[Dataset items]
--------

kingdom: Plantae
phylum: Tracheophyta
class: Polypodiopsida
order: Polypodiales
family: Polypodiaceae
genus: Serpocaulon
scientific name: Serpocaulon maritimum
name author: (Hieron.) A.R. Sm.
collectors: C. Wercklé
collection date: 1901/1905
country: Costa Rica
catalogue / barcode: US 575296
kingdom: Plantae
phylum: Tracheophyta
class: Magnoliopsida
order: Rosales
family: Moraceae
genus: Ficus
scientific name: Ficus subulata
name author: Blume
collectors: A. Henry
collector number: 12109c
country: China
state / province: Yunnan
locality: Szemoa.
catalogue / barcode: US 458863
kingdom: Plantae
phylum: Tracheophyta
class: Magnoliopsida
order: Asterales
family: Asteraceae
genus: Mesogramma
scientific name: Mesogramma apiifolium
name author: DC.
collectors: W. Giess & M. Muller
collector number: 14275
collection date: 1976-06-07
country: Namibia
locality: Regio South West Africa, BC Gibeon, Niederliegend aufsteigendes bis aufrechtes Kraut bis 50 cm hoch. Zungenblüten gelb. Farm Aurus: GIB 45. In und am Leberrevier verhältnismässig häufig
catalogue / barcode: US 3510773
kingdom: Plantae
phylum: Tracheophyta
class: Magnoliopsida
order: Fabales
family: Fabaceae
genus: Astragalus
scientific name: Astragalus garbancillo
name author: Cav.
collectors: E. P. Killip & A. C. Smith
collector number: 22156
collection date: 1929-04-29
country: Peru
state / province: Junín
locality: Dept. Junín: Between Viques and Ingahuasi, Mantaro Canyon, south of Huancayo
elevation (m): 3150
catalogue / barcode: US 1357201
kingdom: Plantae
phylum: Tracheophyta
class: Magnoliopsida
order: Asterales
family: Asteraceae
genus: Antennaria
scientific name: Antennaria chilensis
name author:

--------

→ What to produce
Return every line of the items above without changing a single character.

→ Solution below
kingdom: Plantae
phylum: Tracheophyta
class: Polypodiopsida
order: Polypodiales
family: Polypodiaceae
genus: Serpocaulon
scientific name: Serpocaulon maritimum
name author: (Hieron.) A.R. Sm.
collectors: C. Wercklé
collection date: 1901/1905
country: Costa Rica
catalogue / barcode: US 575296
kingdom: Plantae
phylum: Tracheophyta
class: Magnoliopsida
order: Rosales
family: Moraceae
genus: Ficus
scientific name: Ficus subulata
name author: Blume
collectors: A. Henry
collector number: 12109c
country: China
state / province: Yunnan
locality: Szemoa.
catalogue / barcode: US 458863
kingdom: Plantae
phylum: Tracheophyta
class: Magnoliopsida
order: Asterales
family: Asteraceae
genus: Mesogramma
scientific name: Mesogramma apiifolium
name author: DC.
collectors: W. Giess & M. Muller
collector number: 14275
collection date: 1976-06-07
country: Namibia
locality: Regio South West Africa, BC Gibeon, Niederliegend aufsteigendes bis aufrechtes Kraut bis 50 cm hoch. Zungenblüten gelb. Farm Aurus: GIB 45. In und am Leberrevier verhältnismässig häufig
catalogue / barcode: US 3510773
kingdom: Plantae
phylum: Tracheophyta
class: Magnoliopsida
order: Fabales
family: Fabaceae
genus: Astragalus
scientific name: Astragalus garbancillo
name author: Cav.
collectors: E. P. Killip & A. C. Smith
collector number: 22156
collection date: 1929-04-29
country: Peru
state / province: Junín
locality: Dept. Junín: Between Viques and Ingahuasi, Mantaro Canyon, south of Huancayo
elevation (m): 3150
catalogue / barcode: US 1357201
kingdom: Plantae
phylum: Tracheophyta
class: Magnoliopsida
order: Asterales
family: Asteraceae
genus: Antennaria
scientific name: Antennaria chilensis
name author:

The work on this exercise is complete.